EXERCISE DETAILS: Once you reach the line containing "23: (665, 343, 2.98)" in the entries below, write out that line and each one after it down to the line containing "38: (630, 166, 3.02)", exactly and with nothing added.

[Collected data]
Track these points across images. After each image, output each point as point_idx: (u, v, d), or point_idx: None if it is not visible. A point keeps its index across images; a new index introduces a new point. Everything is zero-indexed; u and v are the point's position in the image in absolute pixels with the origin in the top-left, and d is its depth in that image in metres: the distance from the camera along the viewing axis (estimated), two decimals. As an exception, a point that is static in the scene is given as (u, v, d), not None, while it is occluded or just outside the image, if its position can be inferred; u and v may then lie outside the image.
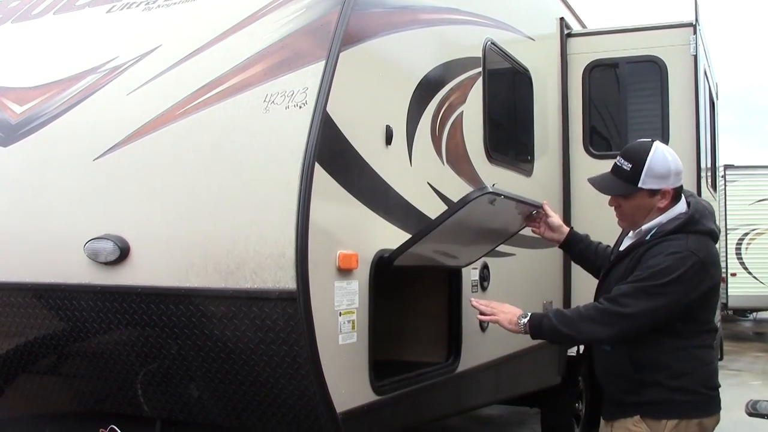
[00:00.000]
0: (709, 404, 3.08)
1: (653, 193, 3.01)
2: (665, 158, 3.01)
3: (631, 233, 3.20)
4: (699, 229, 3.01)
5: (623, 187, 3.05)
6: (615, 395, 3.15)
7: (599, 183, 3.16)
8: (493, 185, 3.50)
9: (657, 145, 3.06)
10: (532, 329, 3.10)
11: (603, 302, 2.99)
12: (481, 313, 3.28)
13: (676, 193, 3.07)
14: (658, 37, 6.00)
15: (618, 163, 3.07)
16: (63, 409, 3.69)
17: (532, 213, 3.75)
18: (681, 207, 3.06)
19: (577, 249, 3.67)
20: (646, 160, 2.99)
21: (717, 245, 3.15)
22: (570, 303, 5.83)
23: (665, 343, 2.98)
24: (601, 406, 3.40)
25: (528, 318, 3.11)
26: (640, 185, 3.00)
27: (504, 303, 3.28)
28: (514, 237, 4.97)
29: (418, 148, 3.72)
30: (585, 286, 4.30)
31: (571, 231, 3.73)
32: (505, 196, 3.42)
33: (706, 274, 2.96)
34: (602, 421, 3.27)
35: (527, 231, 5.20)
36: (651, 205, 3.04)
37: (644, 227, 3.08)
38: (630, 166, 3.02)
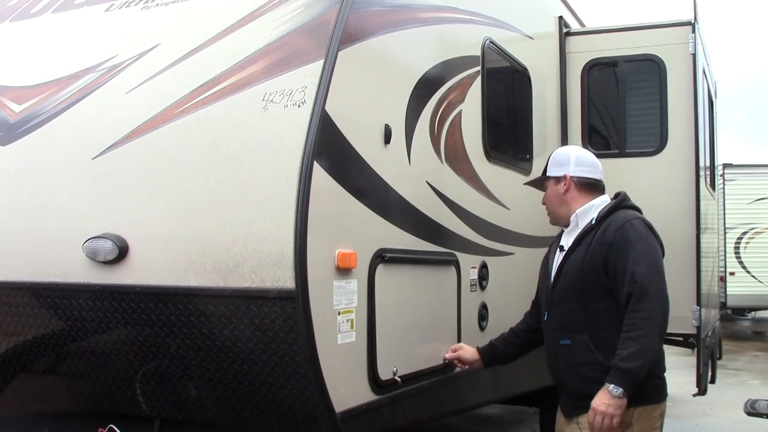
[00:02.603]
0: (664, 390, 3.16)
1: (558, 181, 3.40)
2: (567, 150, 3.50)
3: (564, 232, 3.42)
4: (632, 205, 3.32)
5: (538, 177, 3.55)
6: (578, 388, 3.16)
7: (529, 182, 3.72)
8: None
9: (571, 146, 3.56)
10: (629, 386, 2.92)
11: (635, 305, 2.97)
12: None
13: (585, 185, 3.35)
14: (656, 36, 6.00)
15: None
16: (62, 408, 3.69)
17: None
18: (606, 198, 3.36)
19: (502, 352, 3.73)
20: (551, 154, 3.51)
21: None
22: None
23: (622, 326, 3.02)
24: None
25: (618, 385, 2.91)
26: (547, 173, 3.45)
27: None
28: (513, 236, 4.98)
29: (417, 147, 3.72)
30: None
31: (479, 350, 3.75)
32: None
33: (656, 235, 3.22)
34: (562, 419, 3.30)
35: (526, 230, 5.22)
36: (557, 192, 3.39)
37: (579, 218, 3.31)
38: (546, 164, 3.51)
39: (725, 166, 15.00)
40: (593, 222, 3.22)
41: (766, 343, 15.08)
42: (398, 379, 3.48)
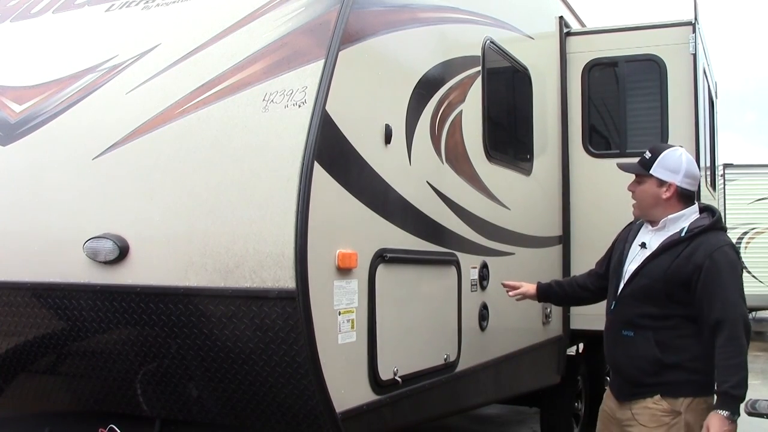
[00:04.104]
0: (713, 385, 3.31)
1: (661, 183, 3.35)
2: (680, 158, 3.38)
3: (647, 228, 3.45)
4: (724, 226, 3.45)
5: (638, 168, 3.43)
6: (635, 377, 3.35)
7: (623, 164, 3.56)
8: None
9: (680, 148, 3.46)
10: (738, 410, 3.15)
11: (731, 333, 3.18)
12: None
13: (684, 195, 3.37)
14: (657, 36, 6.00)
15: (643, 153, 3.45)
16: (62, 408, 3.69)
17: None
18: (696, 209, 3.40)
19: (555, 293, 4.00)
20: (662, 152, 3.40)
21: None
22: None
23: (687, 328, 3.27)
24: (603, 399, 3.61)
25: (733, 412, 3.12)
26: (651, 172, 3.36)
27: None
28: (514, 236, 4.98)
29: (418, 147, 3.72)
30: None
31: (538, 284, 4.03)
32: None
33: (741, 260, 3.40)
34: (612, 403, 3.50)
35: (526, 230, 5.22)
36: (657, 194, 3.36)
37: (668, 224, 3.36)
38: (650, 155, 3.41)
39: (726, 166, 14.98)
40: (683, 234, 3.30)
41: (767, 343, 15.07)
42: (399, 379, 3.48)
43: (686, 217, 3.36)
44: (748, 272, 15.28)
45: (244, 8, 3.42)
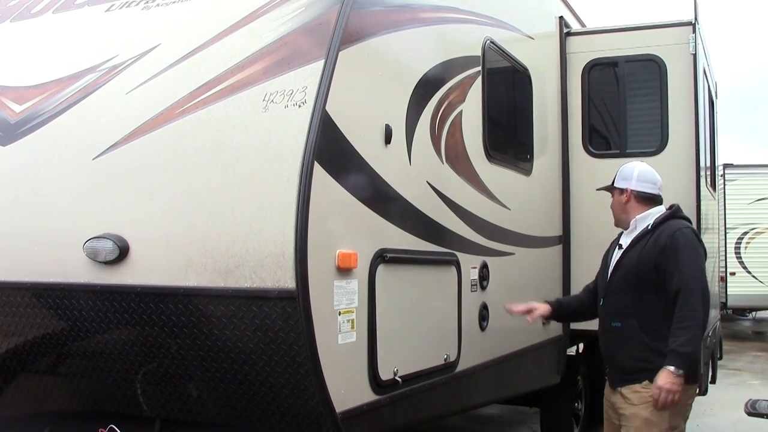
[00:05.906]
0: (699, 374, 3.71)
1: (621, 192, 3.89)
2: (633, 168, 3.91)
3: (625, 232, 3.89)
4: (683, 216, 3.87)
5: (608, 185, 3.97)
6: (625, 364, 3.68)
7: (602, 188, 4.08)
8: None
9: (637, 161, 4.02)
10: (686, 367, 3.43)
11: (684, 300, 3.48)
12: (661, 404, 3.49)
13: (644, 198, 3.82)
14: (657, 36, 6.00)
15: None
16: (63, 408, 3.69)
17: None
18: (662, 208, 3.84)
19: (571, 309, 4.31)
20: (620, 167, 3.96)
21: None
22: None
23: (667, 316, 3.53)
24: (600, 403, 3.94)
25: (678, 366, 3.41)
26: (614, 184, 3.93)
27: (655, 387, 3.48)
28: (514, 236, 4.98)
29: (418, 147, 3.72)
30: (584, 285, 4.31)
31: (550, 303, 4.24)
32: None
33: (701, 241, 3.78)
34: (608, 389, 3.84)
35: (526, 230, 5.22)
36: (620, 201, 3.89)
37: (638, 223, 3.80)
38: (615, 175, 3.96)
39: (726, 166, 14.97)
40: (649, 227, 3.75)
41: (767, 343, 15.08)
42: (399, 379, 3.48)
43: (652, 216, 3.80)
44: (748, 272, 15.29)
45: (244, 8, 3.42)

RESPONSE AREA:
23: (665, 343, 2.98)
24: (601, 406, 3.40)
25: (528, 318, 3.11)
26: (640, 185, 3.00)
27: (504, 303, 3.28)
28: (514, 237, 4.97)
29: (418, 148, 3.72)
30: (585, 286, 4.30)
31: (571, 231, 3.73)
32: (505, 196, 3.42)
33: (706, 274, 2.96)
34: (602, 421, 3.27)
35: (527, 231, 5.20)
36: (651, 205, 3.04)
37: (644, 227, 3.08)
38: (630, 166, 3.02)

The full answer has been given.